Similarly, Grieser believes that political conversations can be viewed as an opportunity for growth, and can be beneficial when the goal is to have an open-minded dialogue versus a battle of statistics. “Go into [these conversations] prepared for differences and recognizing that it’s helpful to have [people in your life] that are different from us,” she claimed. [That way we can] become more open-minded and learn… that’s always the goal.” Mutually beneficial dialogues can be achieved by “talking about specific [policies and topics], not necessarily party related, and having an open dialogue as opposed to lots of trapping, close-ended statements.” That way, the division we often feel can be counteracted by common ground and a better understanding of the situation.
Especially in conversations with close friends and family members, it’s healthier to leave the conversation before it becomes too damaging for the sake of mental health. “Sometimes it’s helpful to have three phrases ready in times where you know there might be conflict,” advised Grieser. Phrases such as “maybe it’s better if we pick this conversation up later,” or “let’s come back to it another time” or “thank you for sharing that, but I know we’re going to stay on different pages” can be helpful when you get in difficult situations. “[Think of phrases] so when you’re caught in those moments, you don’t feel frozen,” she explained.
Heated debates can ensue with loved ones, and healing after a difficult discussion can take time. According to Grieser, a big part of the recovery process post argument is to acknowledge it happened. “It’s important to follow up with them. Acknowledge the argument, and thank your friend for the conversation, even if it was hard. Or, acknowledge the awkwardness and ask to move forward with your relationship… You have to decide what’s healthy for that particular argument and relationship, but it can be helpful to calm down, process, reach out, and name that it happened.” Especially if you’re interested in preserving that friendship, it’s important to be understanding and willing to accept differences.
The most important thing to remember, Hawks, is that it’s always okay to seek help. Forest Hills Eastern has resources available to help you through this difficult time. Talk to a trusted adult, or any counselor, and they can work to connect you with more experts. Through the dissonance, we must remember to work as a community to make respect our top priority.
“Respecting one another is the biggest thing,” concluded Mrs.
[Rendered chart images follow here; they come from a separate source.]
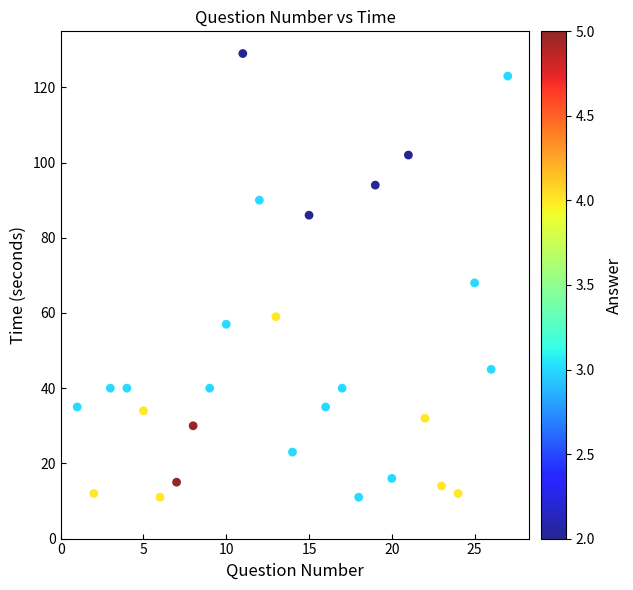

What Y value in the scatter plot is closest to 70?

68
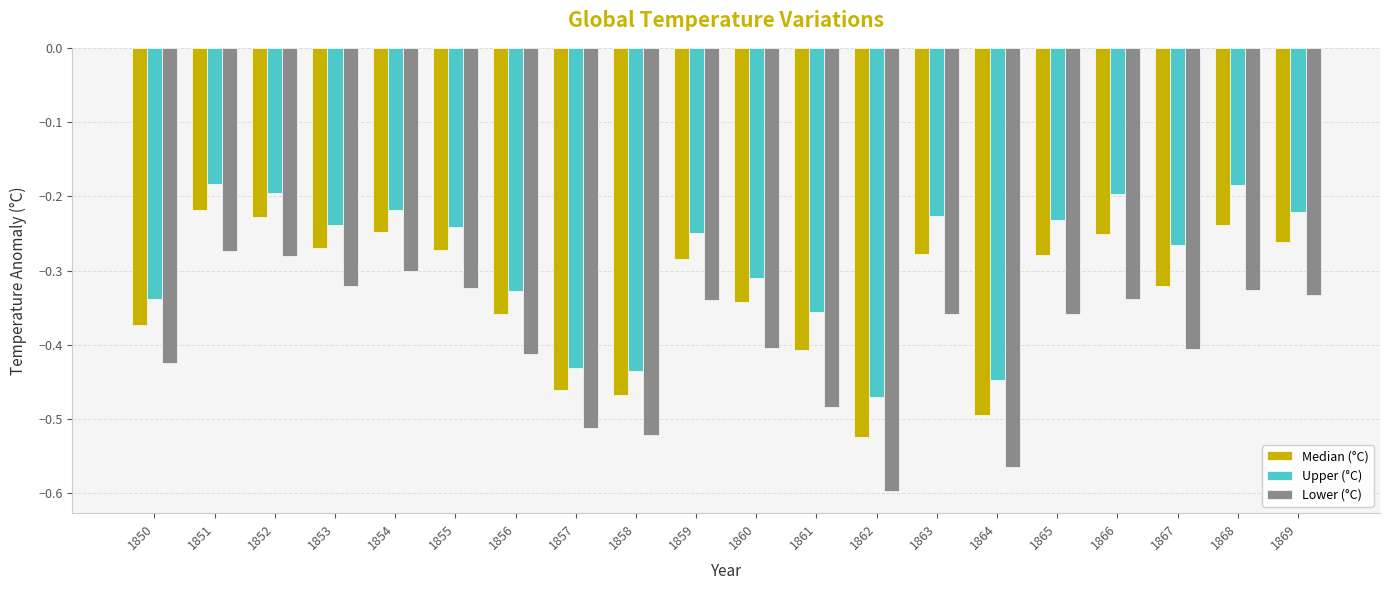

Is it true that Median (°C) equals -0.1 at 1866?

False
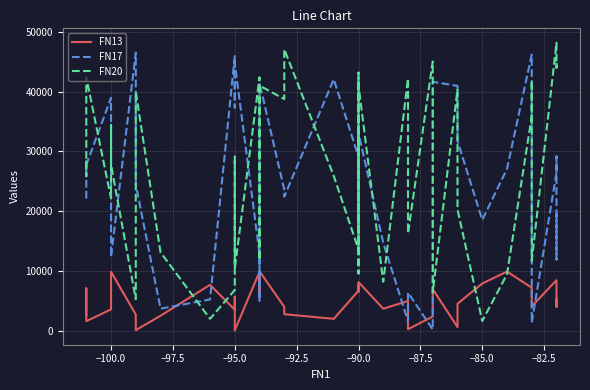

List the series in order of their peak value, lowest first.

FN13, FN17, FN20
Thornton. “[We must accept] that we’re not always going to agree… [through everything] it’s important to have that respect and be accountable for our own actions, so if we do make mistakes… [we can] do better next time.”
Though it is a lot to ask, try to view this stressful time as an opportunity to “figure out what’s most important” to you. “This stress could definitely be fuel for really positive growth and change,” asserted Mr. Blink. “A lot of times, that’s how a lot of good things can happen… With so many things going on right now, I feel like this kind of stress definitely can be [a way] for students to find avenues for change.”
Take a deep breath, Eastern. Remember your passions, take care of yourself, and extend empathy towards those around you.